WORK TASK> Summarize the passage on CCDC135 in two sentences.

GIVEN PASSAGE>
-------
Coiled-coil domain-containing protein 135, also known as CCDC135, is a protein that in humans is encoded by the CCDC135 gene.

Gene
CCDC90B is located on chromosome 16 in humans. It is neighbored by:

 GPR97, G protein-coupled receptor 97.
 GPR56, encodes a member of the G protein coupled receptor family (G protein-coupled receptor 56). The gene is implicated in the regulation of brain cortical patterning. The protein binds specifically to transglutaminase 2 in the extracellular space.
 KATNB1, katanin p80 subunit B 1. An accessory protein that helps targets the enzyme to the centrosome.
 KIFC3, kinesin family member C3 isoform 3. KIFC3 belongs to the large superfamily of kinesins, molecular motors that use the energy of ATP hydrolysis to translocate cargoes along microtubules.

Protein

Structure
This protein is characterized by the presence of two domains.
-------
EXTRACTED MATERIAL>
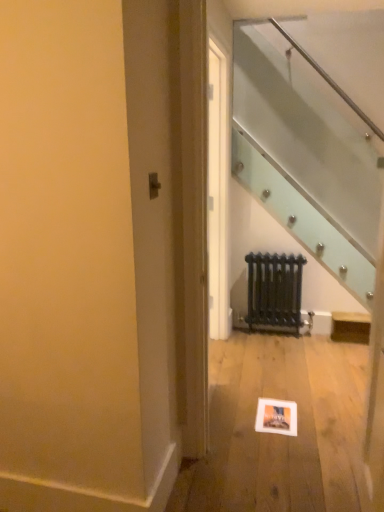
This screenshot has width=384, height=512. Find the location of `free spot in front of black metal radiator at center`. free spot in front of black metal radiator at center is located at coordinates click(266, 348).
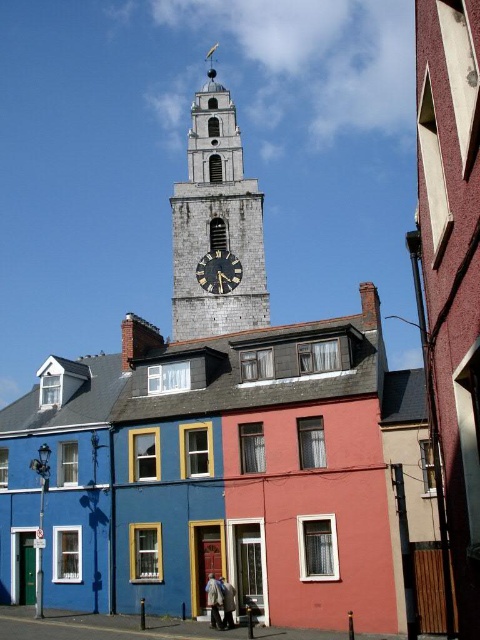
You are a city planner reviewing the urban layout. You need to determine which structure is taller between the silver metallic clock tower at upper center and the black polished clock at center. Based on the scene, which one is taller?

The silver metallic clock tower at upper center is taller than the black polished clock at center.

You are a tourist standing in the square and want to take a photo of the silver metallic clock tower at upper center and the black polished clock at center. Which one should you point your camera upwards to capture?

You should point your camera upwards to capture the silver metallic clock tower at upper center because it is located above the black polished clock at center.

You are standing in the middle of the street looking at the silver metallic clock tower at upper center and the black polished clock at center. Which object is closer to you?

The silver metallic clock tower at upper center is closer to you since it is in front of the black polished clock at center.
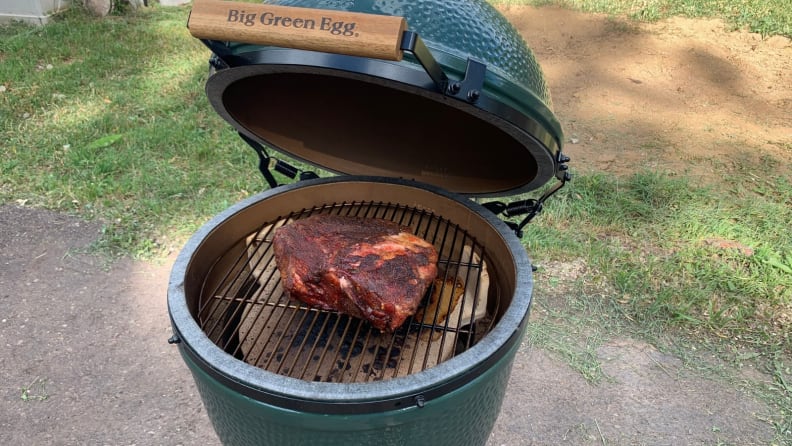
Image resolution: width=792 pixels, height=446 pixels. What are the coordinates of `handle` in the screenshot? It's located at (291, 29).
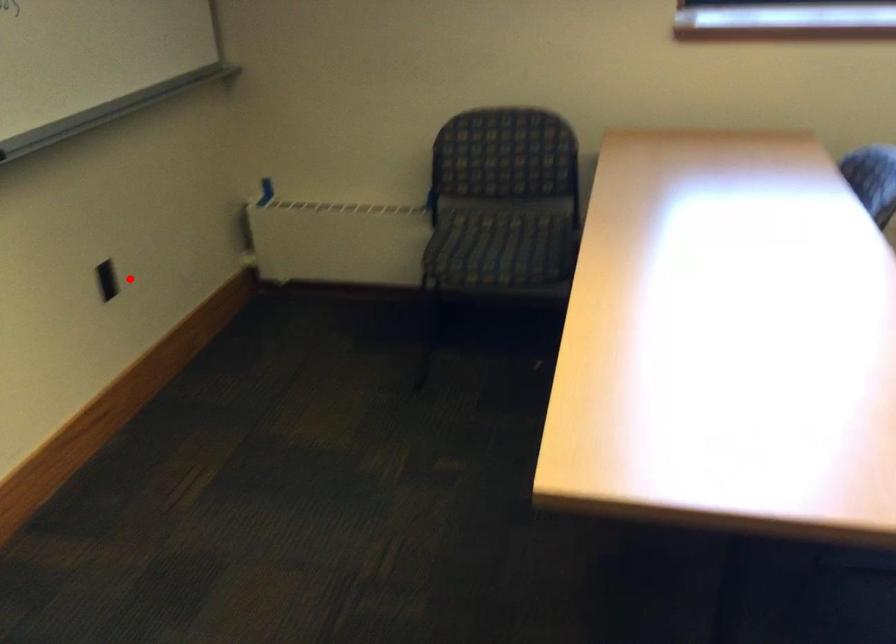
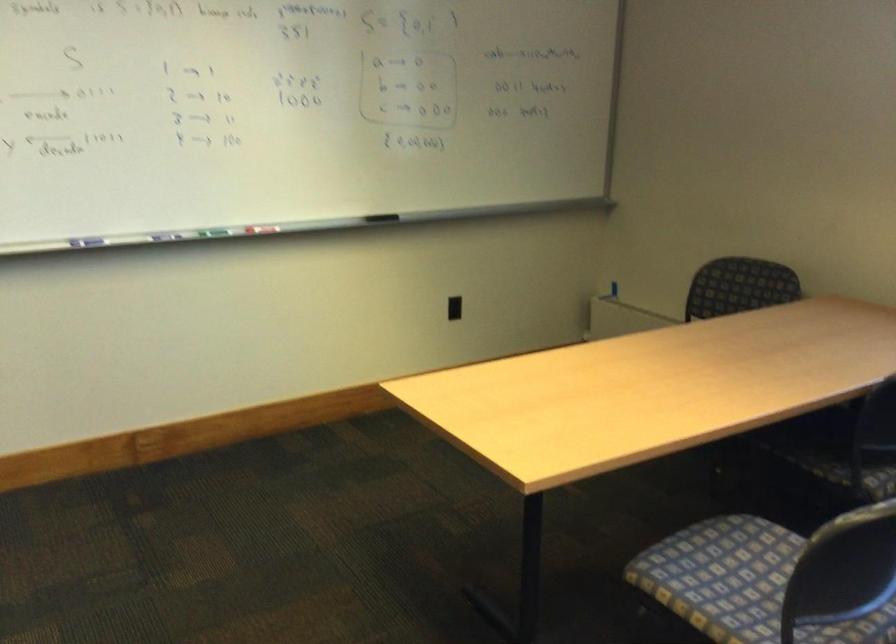
Question: A red point is marked in image1. In image2, is the corresponding 3D point closer to the camera or farther? Reply with the corresponding letter.

Choices:
 (A) The corresponding 3D point is closer.
 (B) The corresponding 3D point is farther.

Answer: (B)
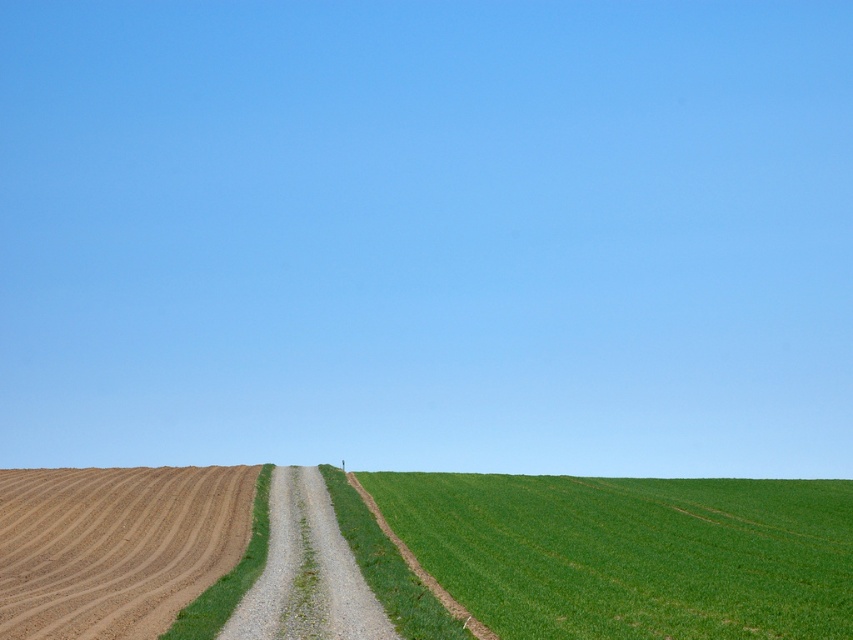
Question: Which point appears farthest from the camera in this image?

Choices:
 (A) (709, 529)
 (B) (192, 598)

Answer: (A)

Question: Is green grass at lower right bigger than brown gravel road at lower left?

Choices:
 (A) yes
 (B) no

Answer: (A)

Question: Which object appears farthest from the camera in this image?

Choices:
 (A) brown gravel road at lower left
 (B) green grass at lower right

Answer: (B)

Question: Is green grass at lower right to the left of brown gravel road at lower left from the viewer's perspective?

Choices:
 (A) no
 (B) yes

Answer: (A)

Question: Which point is closer to the camera?

Choices:
 (A) (16, 484)
 (B) (583, 477)
 (C) (335, 522)

Answer: (C)

Question: Is brown gravel road at lower left above gravelly dirt path at center?

Choices:
 (A) no
 (B) yes

Answer: (A)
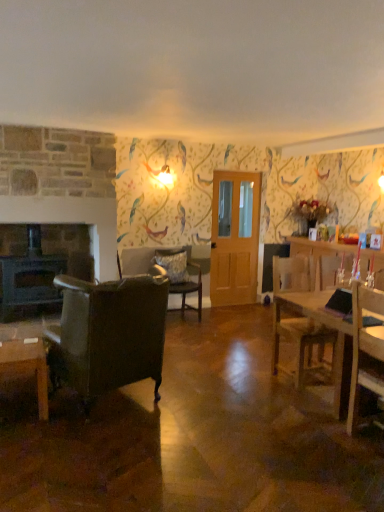
Question: In terms of width, does dark gray stone fireplace at left look wider or thinner when compared to fluffy gray pillow at center?

Choices:
 (A) thin
 (B) wide

Answer: (B)

Question: From the image's perspective, is dark gray stone fireplace at left located above or below fluffy gray pillow at center?

Choices:
 (A) above
 (B) below

Answer: (B)

Question: Which is farther from the dark gray stone fireplace at left?

Choices:
 (A) wooden table at right
 (B) fluffy gray pillow at center
 (C) wooden coffee table at lower left
 (D) green leafy plant at right
 (E) clear glass door at center

Answer: (A)

Question: Estimate the real-world distances between objects in this image. Which object is farther from the fluffy gray pillow at center?

Choices:
 (A) wooden coffee table at lower left
 (B) wooden chair at right, positioned as the first chair in right-to-left order
 (C) wooden table at right
 (D) dark gray stone fireplace at left
 (E) clear glass door at center

Answer: (A)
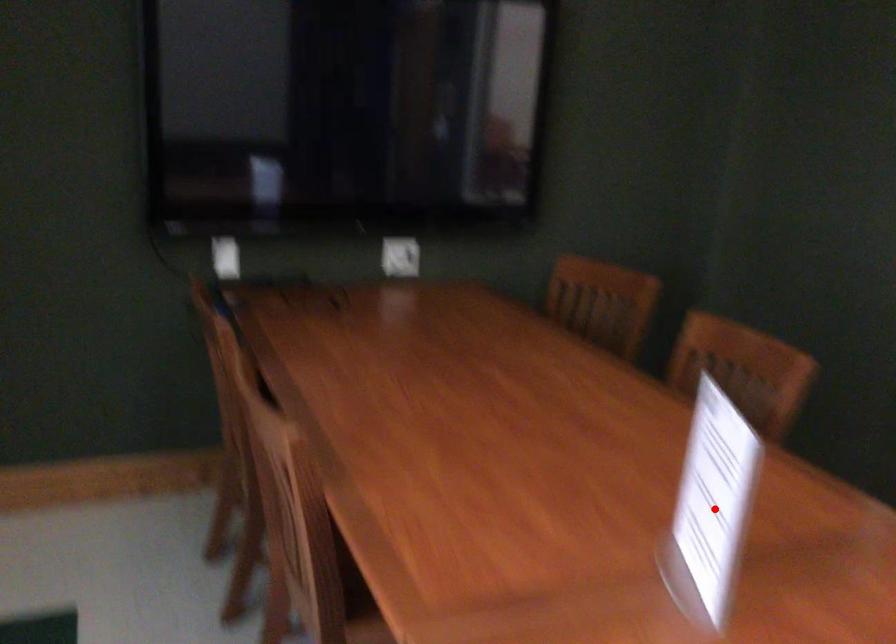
-------
FINISHED TASK> Coiled-coil domain-containing protein 135 (CCDC135) is a human protein, encoded by the CCDC135 gene, that has two domains. The passage also describes several other genes, including GPR56, which is implicated in regulating brain cortical patterning, and KIFC3, a kinesin that uses energy from ATP hydrolysis to move cargoes along microtubules.